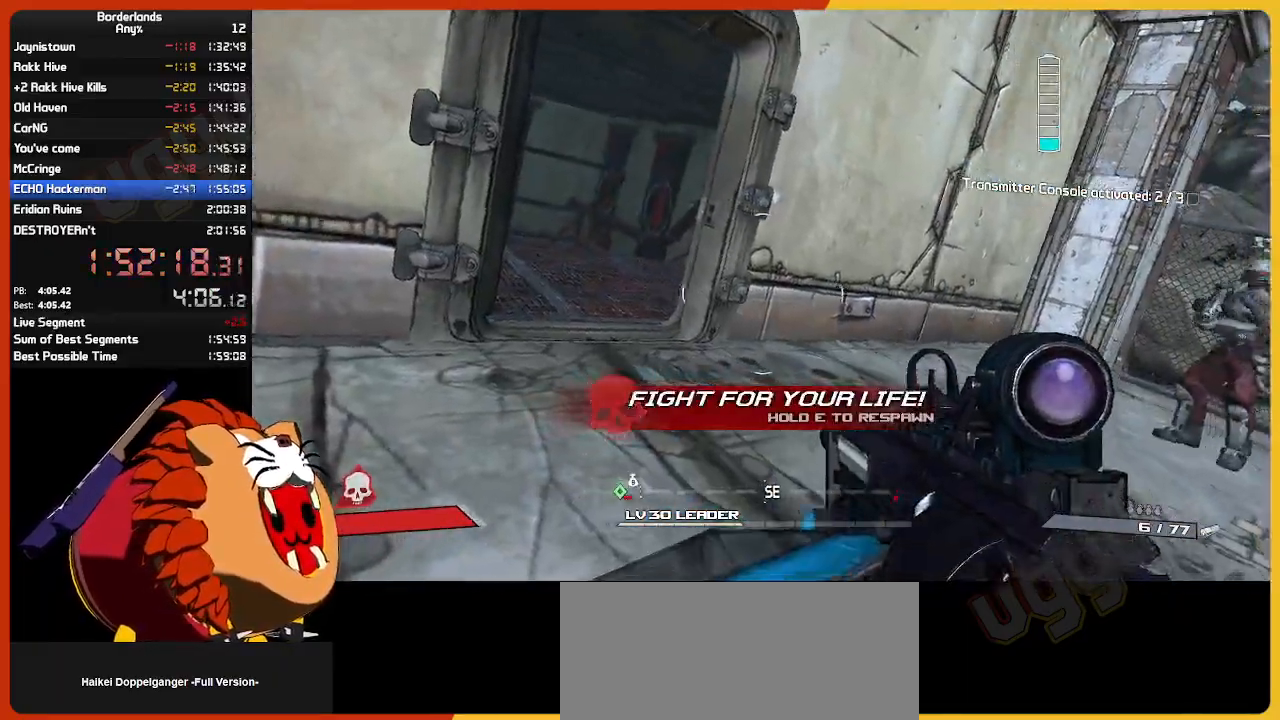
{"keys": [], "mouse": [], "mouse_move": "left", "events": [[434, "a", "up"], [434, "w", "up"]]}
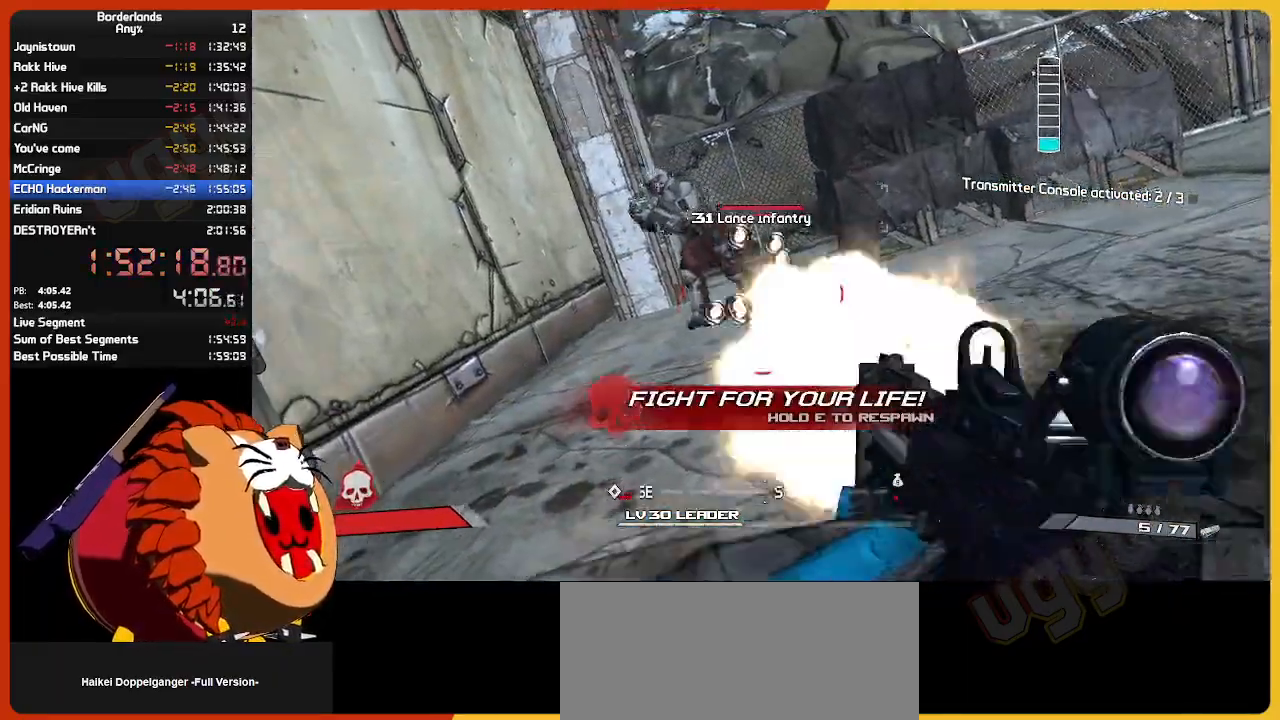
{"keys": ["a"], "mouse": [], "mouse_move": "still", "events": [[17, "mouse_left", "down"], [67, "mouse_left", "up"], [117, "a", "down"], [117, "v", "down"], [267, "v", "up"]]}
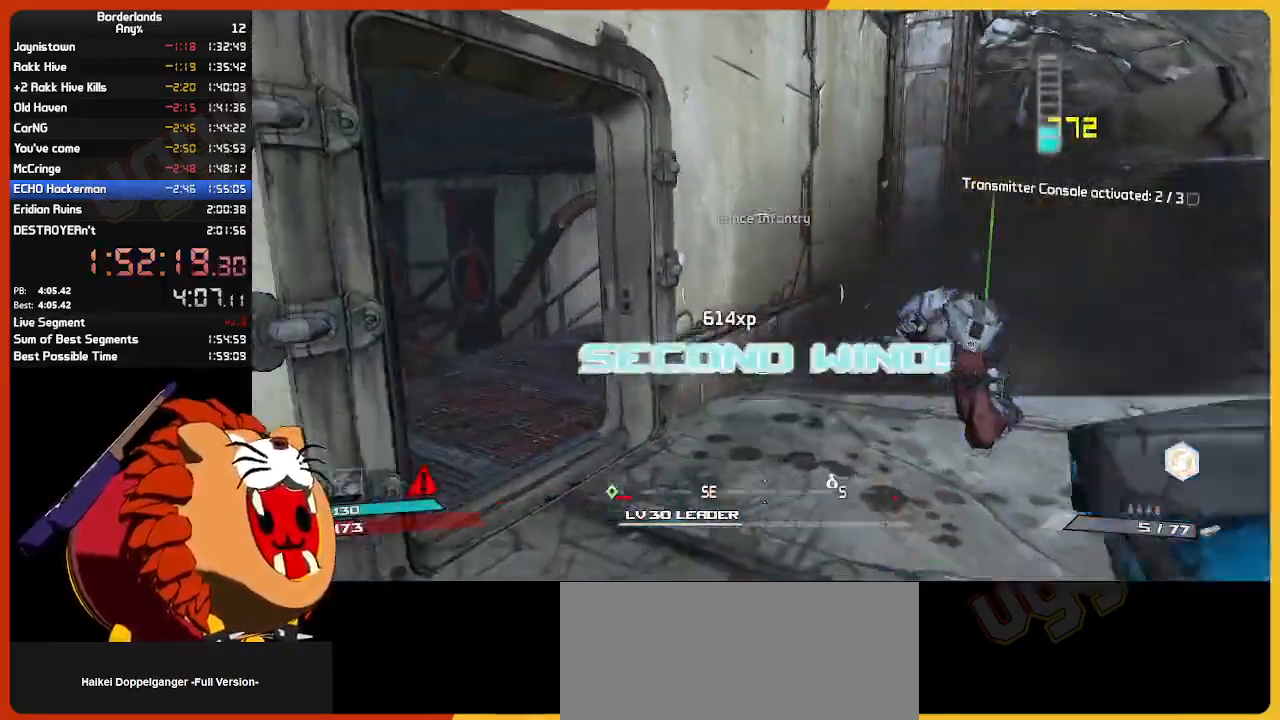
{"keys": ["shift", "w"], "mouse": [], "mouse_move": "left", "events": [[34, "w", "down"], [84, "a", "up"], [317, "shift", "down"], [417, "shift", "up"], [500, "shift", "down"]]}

.....

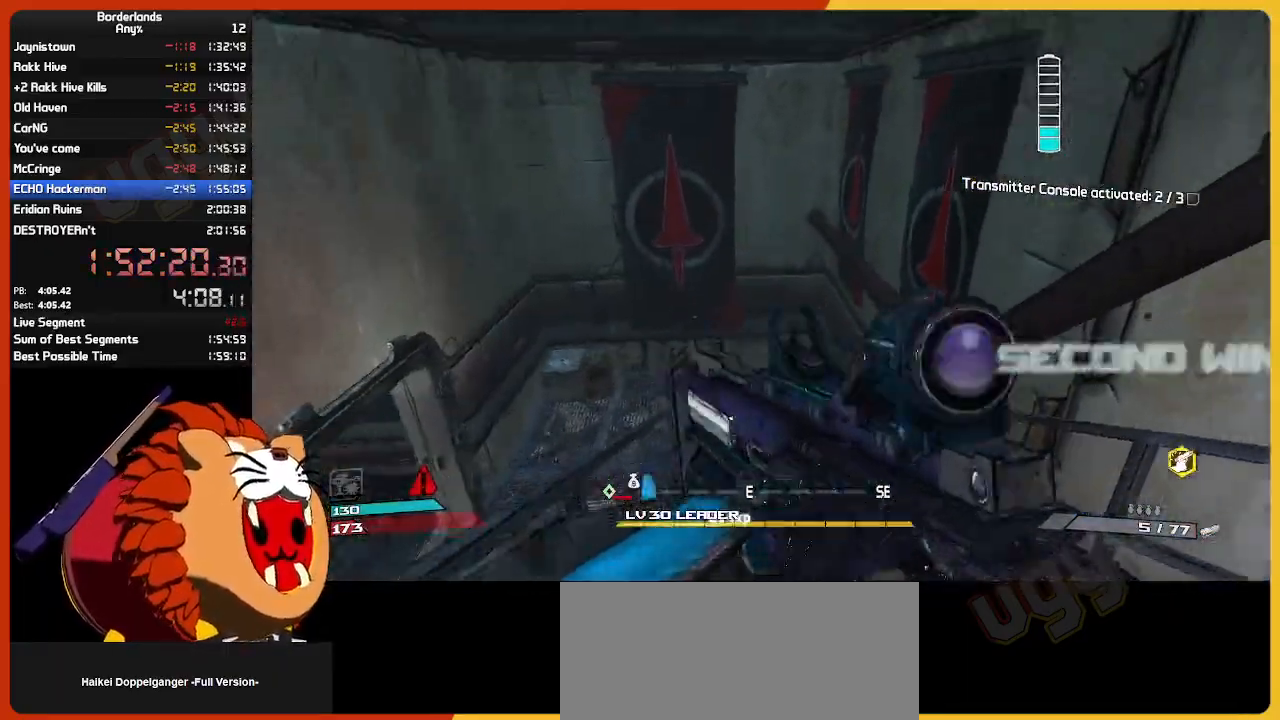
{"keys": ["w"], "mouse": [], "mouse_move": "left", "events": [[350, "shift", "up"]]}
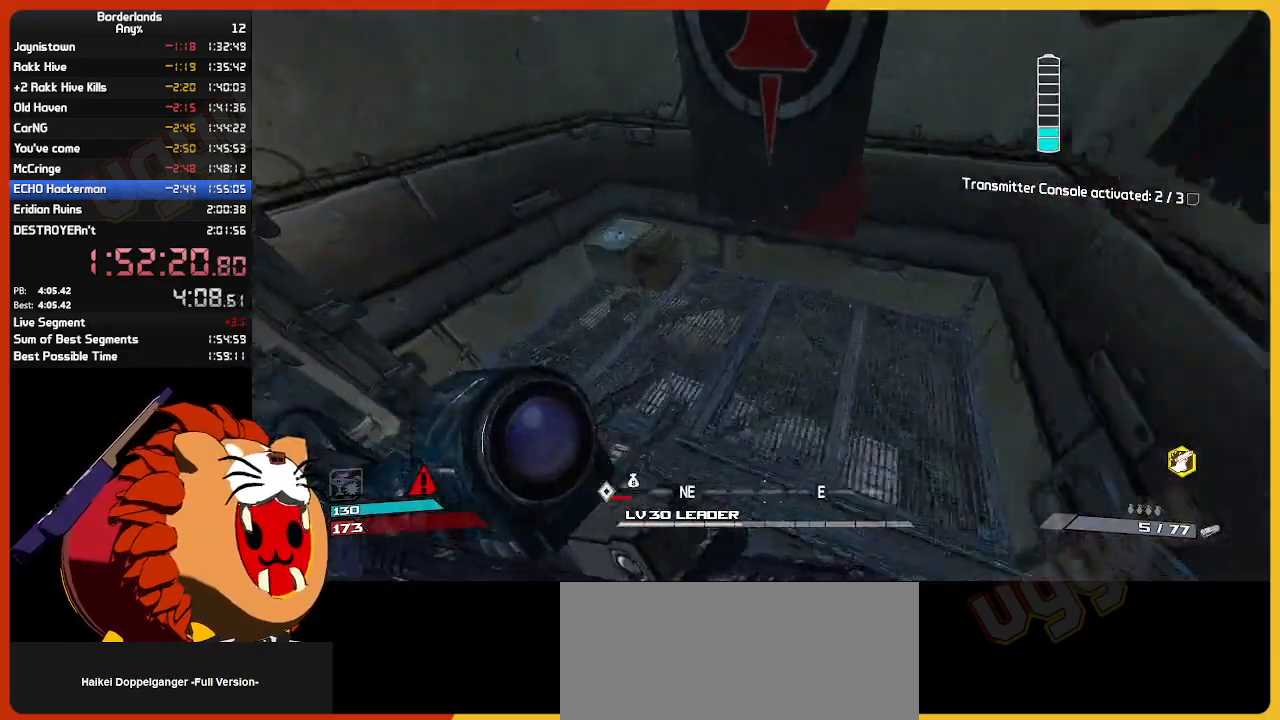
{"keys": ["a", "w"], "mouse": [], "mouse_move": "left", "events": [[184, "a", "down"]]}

.....

What needs to be done:
Locate the string "down" in the listing above and copy every line where it occurs.

Reply:
{"keys": ["a"], "mouse": [], "mouse_move": "still", "events": [[17, "mouse_left", "down"], [67, "mouse_left", "up"], [117, "a", "down"], [117, "v", "down"], [267, "v", "up"]]}
{"keys": ["shift", "w"], "mouse": [], "mouse_move": "left", "events": [[34, "w", "down"], [84, "a", "up"], [317, "shift", "down"], [417, "shift", "up"], [500, "shift", "down"]]}
{"keys": ["a", "w"], "mouse": [], "mouse_move": "left", "events": [[184, "a", "down"]]}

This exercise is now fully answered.